Results Clustering and Topic Categorization
Clustering of the found documents into useful groups is a fruitful approach to improving results presentation.
Some search engines perform automatic clustering and categorization on result sets, so they are divided into groups by topic. The NorthernLight Search Engine, for example, cluster its results into Custom Folders that have partly predefined categories.
The academic case made by James Callen of the University of Massachusetts shown that full text search with modern relevance rankings is the best approach for information retrieval.
Consensus of the panel, and the meeting, is that automation can help humans, and automated categorization is the best when humans can provide a reality check on the systems.

Cross-Language Information Retrieval (CLIR)
CLIR means querying in one language for documents in many languages. It's becoming more important due to internationalisation of the web. Approaches include Machine-readable dictionaries, parallel and comparable corpora, a generalized vector space model, latent semantic indexing, similarity thesauruses and interlinguas.
Presentation by TextWise (http://www.textwise.com/) described their Conceptual Interlingua approach, which uses a concept space where terms from multiple languages are mapped into a language-independent schema. This technique is used for both indexing and querying, and does not require pairwise translation.

Improvements to Relevance Ranking of Results
Two presentations were done by Byron Dom from IBM's CLEVER project (http://www.almaden.ibm.com/cs/k53/clever.html) and Gary Cullis, the chairman of Direct Hit (http://www.directhit.com/).

Directories and Question-Answering
This section dealt with current move of SE to provide directory and Subject Gateway altogether with ordinary or advanced searches.

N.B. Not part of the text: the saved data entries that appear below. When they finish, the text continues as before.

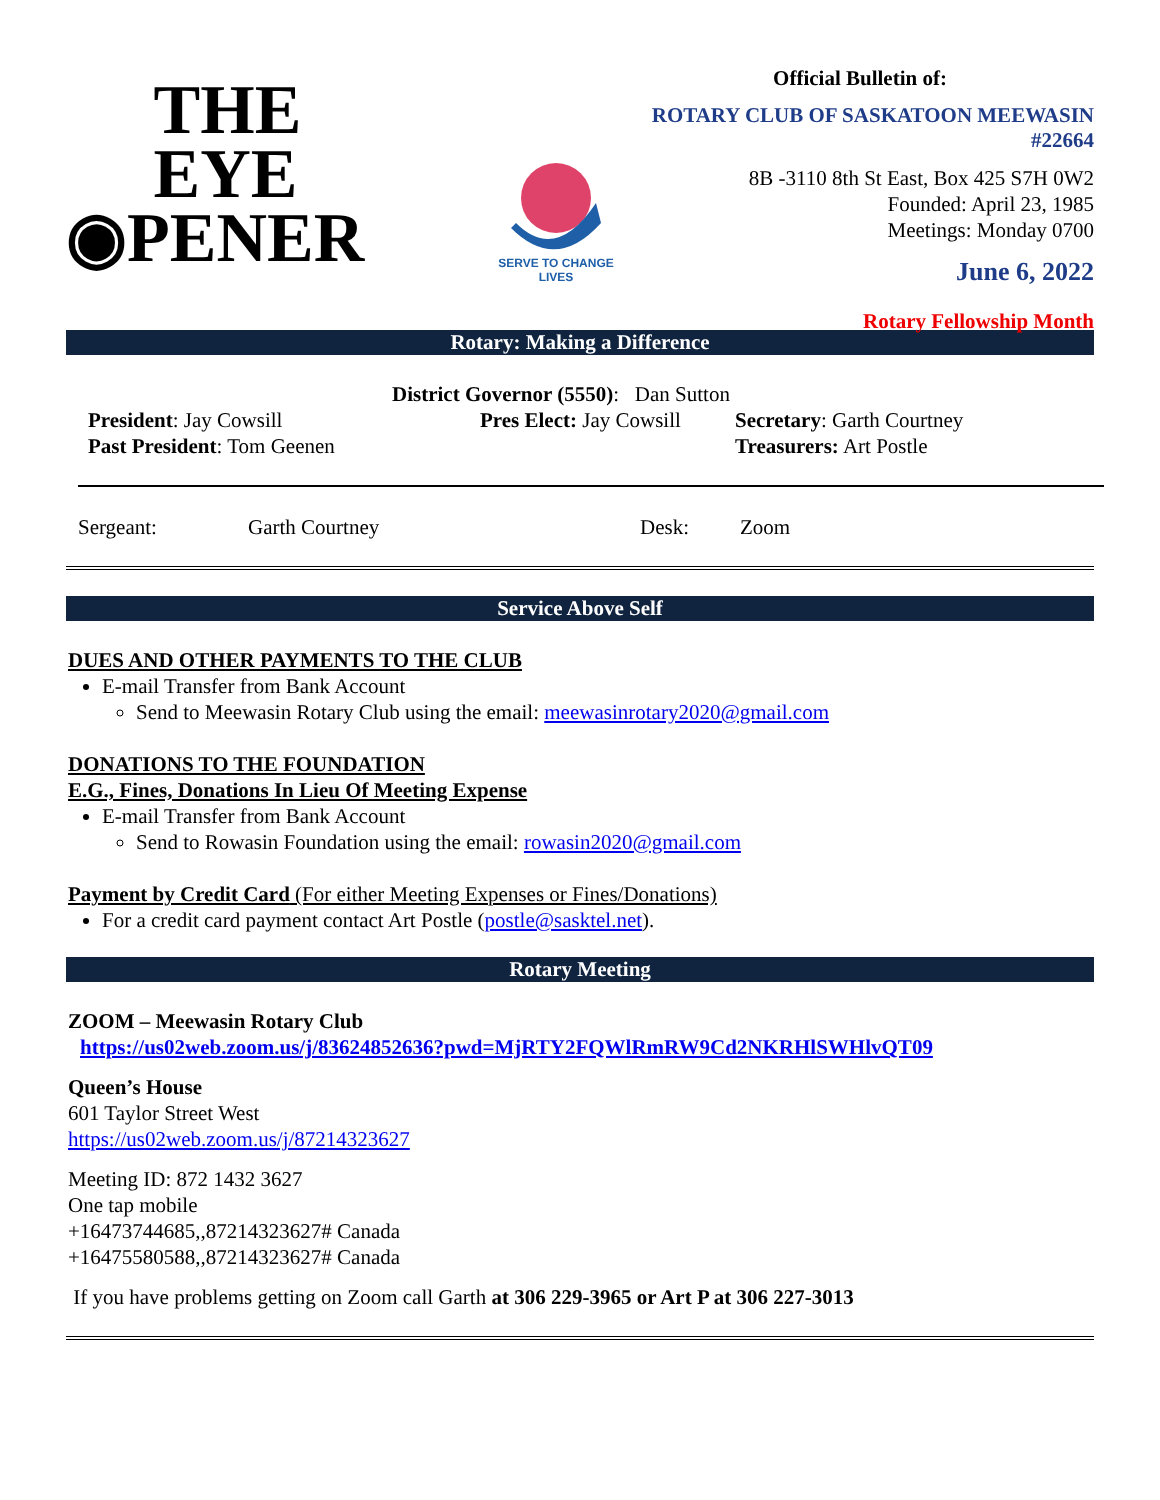THE
EYE
◉PENER
SERVE TO CHANGE LIVES
Official Bulletin of:
ROTARY CLUB OF SASKATOON MEEWASIN #22664
8B -3110 8th St East, Box 425 S7H 0W2
Founded: April 23, 1985
Meetings: Monday 0700
June 6, 2022
Rotary Fellowship Month
Rotary: Making a Difference
District Governor (5550): Dan Sutton
President: Jay Cowsill
Past President: Tom Geenen
Pres Elect: Jay Cowsill
Secretary: Garth Courtney
Treasurers: Art Postle
Sergeant: Garth Courtney Desk: Zoom
Service Above Self
DUES AND OTHER PAYMENTS TO THE CLUB
E-mail Transfer from Bank Account
Send to Meewasin Rotary Club using the email: meewasinrotary2020@gmail.com
DONATIONS TO THE FOUNDATION
E.G., Fines, Donations In Lieu Of Meeting Expense
E-mail Transfer from Bank Account
Send to Rowasin Foundation using the email: rowasin2020@gmail.com
Payment by Credit Card (For either Meeting Expenses or Fines/Donations)
For a credit card payment contact Art Postle (postle@sasktel.net).
Rotary Meeting
ZOOM – Meewasin Rotary Club
https://us02web.zoom.us/j/83624852636?pwd=MjRTY2FQWlRmRW9Cd2NKRHlSWHlvQT09
Queen’s House
601 Taylor Street West
https://us02web.zoom.us/j/87214323627
Meeting ID: 872 1432 3627
One tap mobile
+16473744685,,87214323627# Canada
+16475580588,,87214323627# Canada
If you have problems getting on Zoom call Garth at 306 229-3965 or Art P at 306 227-3013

Presentation were given by LookSmart (http://www.looksmart.com/) and AskJeeves (http://www.askjeeves.com/).

Knowledge Management
Both Daniel Hoogterp of Retrieval Technologies and Rick Kenny of PCDocs / Fulcrum described how search fits into corporate knowledge management.

Text Mining
Data mining means evaluating large amounts of stored data and looking for useful patterns, like relation between product and age of customers. Text mining uses techniques from information retrieval and other fields to analyze internal structure, parse the content, provide results, clustering, summarization, and so on. With automatic event identification, conditional responses, reuse of analysis, and graphic presentation of results, the user can skim the best of the information easily.

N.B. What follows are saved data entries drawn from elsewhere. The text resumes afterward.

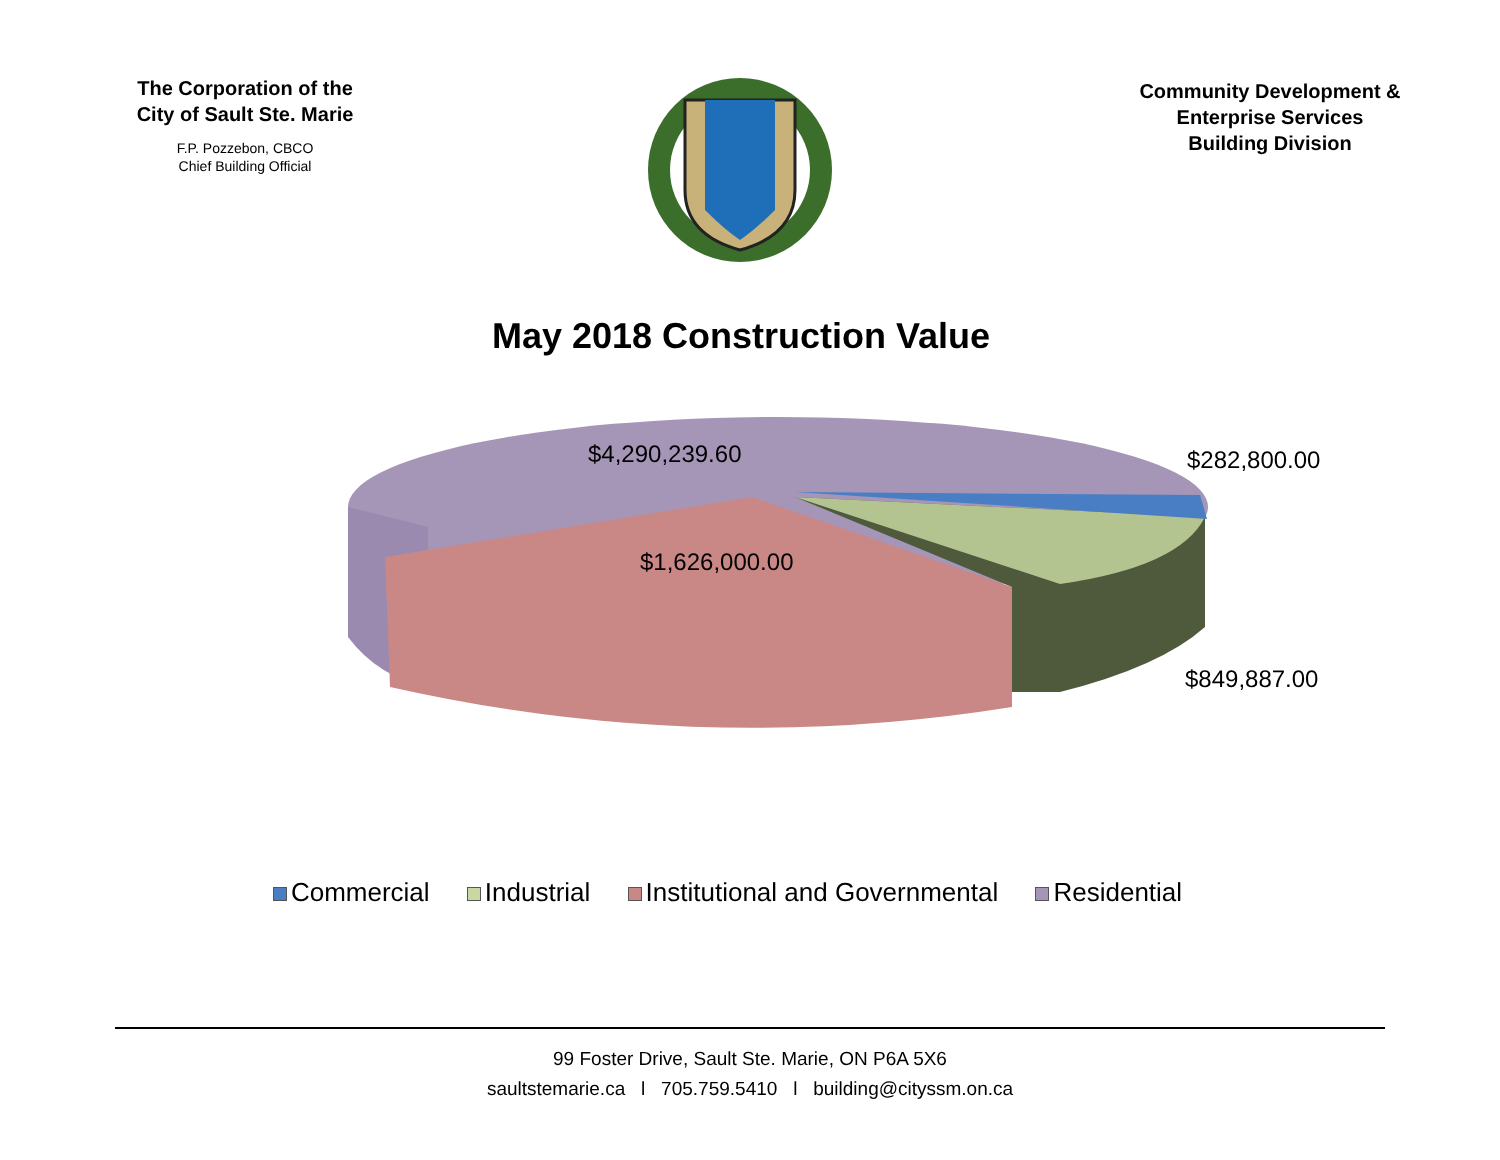The Corporation of the
City of Sault Ste. Marie
F.P. Pozzebon, CBCO
Chief Building Official
Community Development &
Enterprise Services
Building Division
May 2018 Construction Value
$4,290,239.60 $282,800.00
$1,626,000.00
$849,887.00
Commercial Industrial Institutional and Governmental Residential
99 Foster Drive, Sault Ste. Marie, ON P6A 5X6
saultstemarie.ca l 705.759.5410 l building@cityssm.on.ca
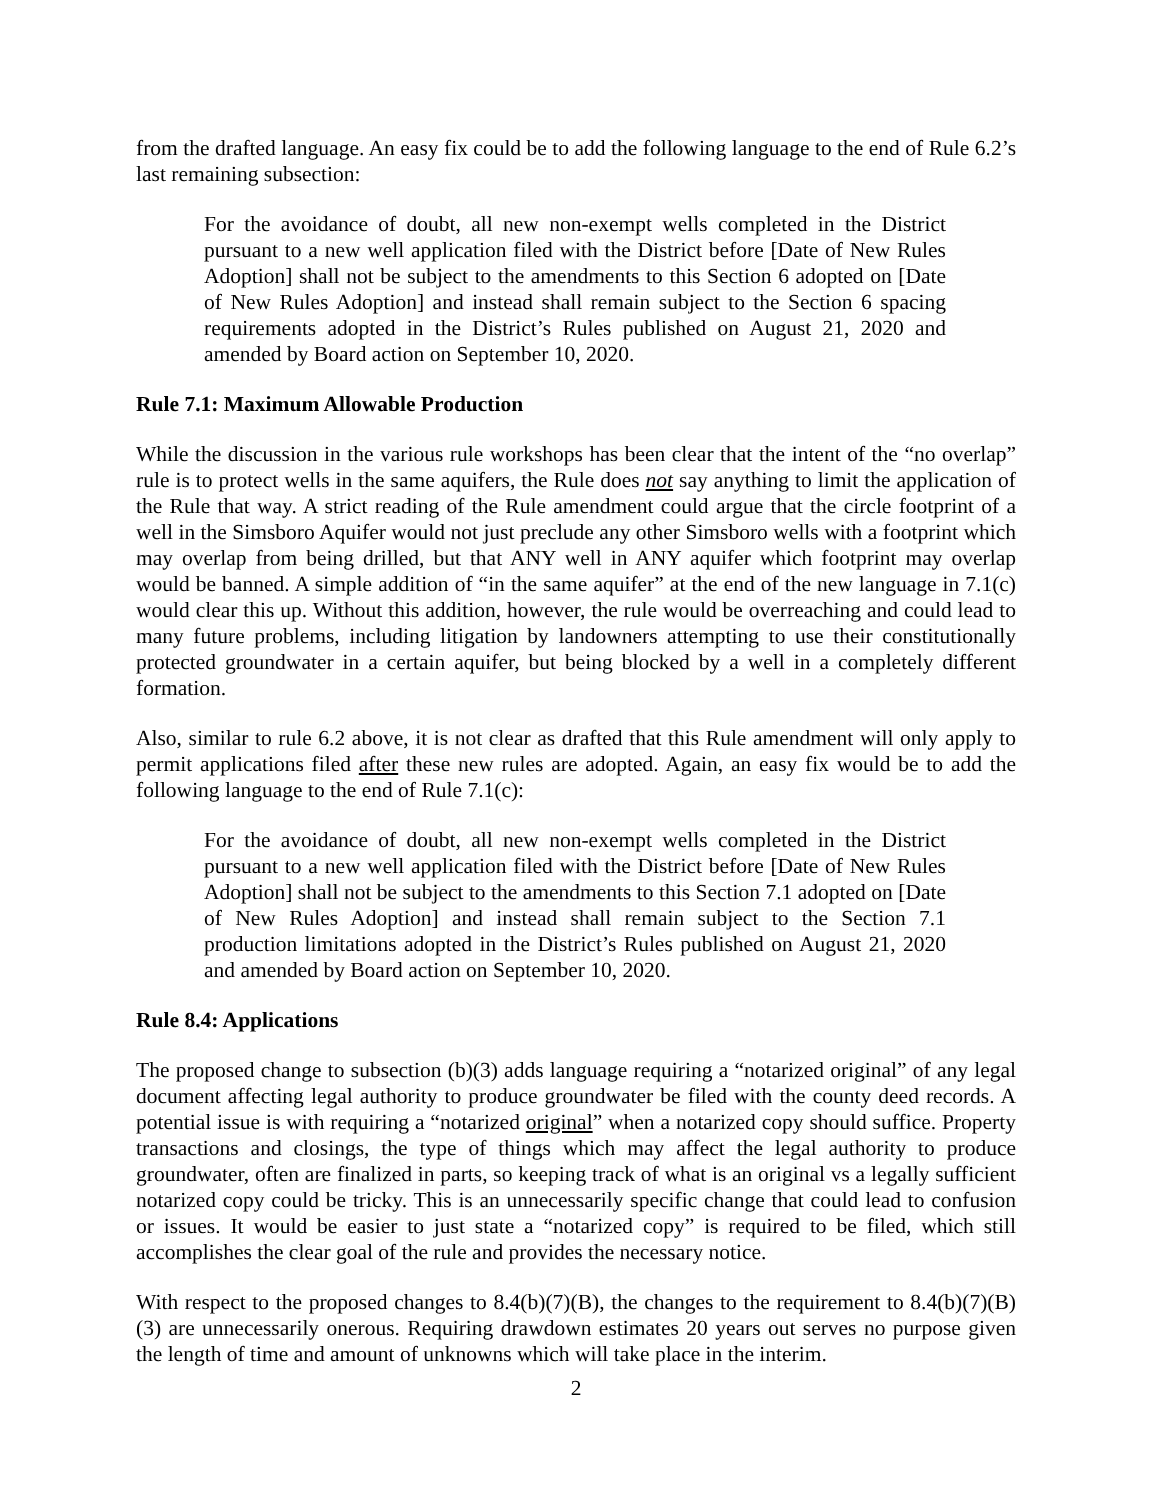from the drafted language. An easy fix could be to add the following language to the end of Rule 6.2’s last remaining subsection:
For the avoidance of doubt, all new non-exempt wells completed in the District pursuant to a new well application filed with the District before [Date of New Rules Adoption] shall not be subject to the amendments to this Section 6 adopted on [Date of New Rules Adoption] and instead shall remain subject to the Section 6 spacing requirements adopted in the District’s Rules published on August 21, 2020 and amended by Board action on September 10, 2020.
Rule 7.1: Maximum Allowable Production
While the discussion in the various rule workshops has been clear that the intent of the “no overlap” rule is to protect wells in the same aquifers, the Rule does not say anything to limit the application of the Rule that way. A strict reading of the Rule amendment could argue that the circle footprint of a well in the Simsboro Aquifer would not just preclude any other Simsboro wells with a footprint which may overlap from being drilled, but that ANY well in ANY aquifer which footprint may overlap would be banned. A simple addition of “in the same aquifer” at the end of the new language in 7.1(c) would clear this up. Without this addition, however, the rule would be overreaching and could lead to many future problems, including litigation by landowners attempting to use their constitutionally protected groundwater in a certain aquifer, but being blocked by a well in a completely different formation.
Also, similar to rule 6.2 above, it is not clear as drafted that this Rule amendment will only apply to permit applications filed after these new rules are adopted. Again, an easy fix would be to add the following language to the end of Rule 7.1(c):
For the avoidance of doubt, all new non-exempt wells completed in the District pursuant to a new well application filed with the District before [Date of New Rules Adoption] shall not be subject to the amendments to this Section 7.1 adopted on [Date of New Rules Adoption] and instead shall remain subject to the Section 7.1 production limitations adopted in the District’s Rules published on August 21, 2020 and amended by Board action on September 10, 2020.
Rule 8.4: Applications
The proposed change to subsection (b)(3) adds language requiring a “notarized original” of any legal document affecting legal authority to produce groundwater be filed with the county deed records. A potential issue is with requiring a “notarized original” when a notarized copy should suffice. Property transactions and closings, the type of things which may affect the legal authority to produce groundwater, often are finalized in parts, so keeping track of what is an original vs a legally sufficient notarized copy could be tricky. This is an unnecessarily specific change that could lead to confusion or issues. It would be easier to just state a “notarized copy” is required to be filed, which still accomplishes the clear goal of the rule and provides the necessary notice.
With respect to the proposed changes to 8.4(b)(7)(B), the changes to the requirement to 8.4(b)(7)(B)(3) are unnecessarily onerous. Requiring drawdown estimates 20 years out serves no purpose given the length of time and amount of unknowns which will take place in the interim.
2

Filtering and Routing and Intelligent Agents
Filtering and Routing allow individuals to set up criteria for incoming data (news feeds, email, press releases, etc.), and only be notified or sent those items that match their interests. Such task are performed by Intelligent Agents that travel a network or the Internet to locate data or track web site changes, evaluating the items using relevance judgments like those of search engines.

Searching Multimedia
Main discussion was about spoken documents and video retrieval.

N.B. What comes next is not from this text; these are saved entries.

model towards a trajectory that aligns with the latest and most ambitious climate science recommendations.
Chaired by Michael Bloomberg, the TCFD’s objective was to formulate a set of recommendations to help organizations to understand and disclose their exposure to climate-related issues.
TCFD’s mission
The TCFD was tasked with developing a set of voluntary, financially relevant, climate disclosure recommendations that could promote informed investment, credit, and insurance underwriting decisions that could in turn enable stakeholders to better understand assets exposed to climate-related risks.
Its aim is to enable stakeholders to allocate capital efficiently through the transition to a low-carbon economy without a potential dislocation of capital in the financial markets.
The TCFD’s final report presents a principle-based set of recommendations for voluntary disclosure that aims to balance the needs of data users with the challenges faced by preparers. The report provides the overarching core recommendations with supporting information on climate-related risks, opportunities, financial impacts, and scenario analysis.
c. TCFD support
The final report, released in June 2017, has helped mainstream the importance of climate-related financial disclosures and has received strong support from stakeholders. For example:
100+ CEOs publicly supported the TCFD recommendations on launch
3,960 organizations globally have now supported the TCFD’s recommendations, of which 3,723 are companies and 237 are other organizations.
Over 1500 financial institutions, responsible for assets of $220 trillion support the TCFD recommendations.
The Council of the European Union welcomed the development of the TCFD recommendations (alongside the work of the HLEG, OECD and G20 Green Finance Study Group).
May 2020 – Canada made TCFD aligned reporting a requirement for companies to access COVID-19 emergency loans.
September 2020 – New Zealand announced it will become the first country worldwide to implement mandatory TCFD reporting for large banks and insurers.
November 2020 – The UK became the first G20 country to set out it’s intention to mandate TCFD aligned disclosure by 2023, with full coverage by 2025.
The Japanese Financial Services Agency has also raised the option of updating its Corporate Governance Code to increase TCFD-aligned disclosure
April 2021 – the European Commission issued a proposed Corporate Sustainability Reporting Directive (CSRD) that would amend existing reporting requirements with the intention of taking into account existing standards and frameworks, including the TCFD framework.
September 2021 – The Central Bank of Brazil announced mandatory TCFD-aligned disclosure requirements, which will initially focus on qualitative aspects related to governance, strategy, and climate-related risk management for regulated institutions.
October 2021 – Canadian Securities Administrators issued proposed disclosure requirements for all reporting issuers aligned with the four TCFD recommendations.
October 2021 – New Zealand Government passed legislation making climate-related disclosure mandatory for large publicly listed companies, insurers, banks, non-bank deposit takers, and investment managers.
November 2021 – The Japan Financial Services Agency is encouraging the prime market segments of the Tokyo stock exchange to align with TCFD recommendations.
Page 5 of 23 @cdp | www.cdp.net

Search Realities faced by end users and professional searchers
Carol Tenopir gave presentation on the history of user-centered research on searching, and current work in testing user experiences.

Visualization
There are some attempt to visualise search results based on document similarity. It was suggested that the success of this approach depends very strongly on the needs and experience of the searcher.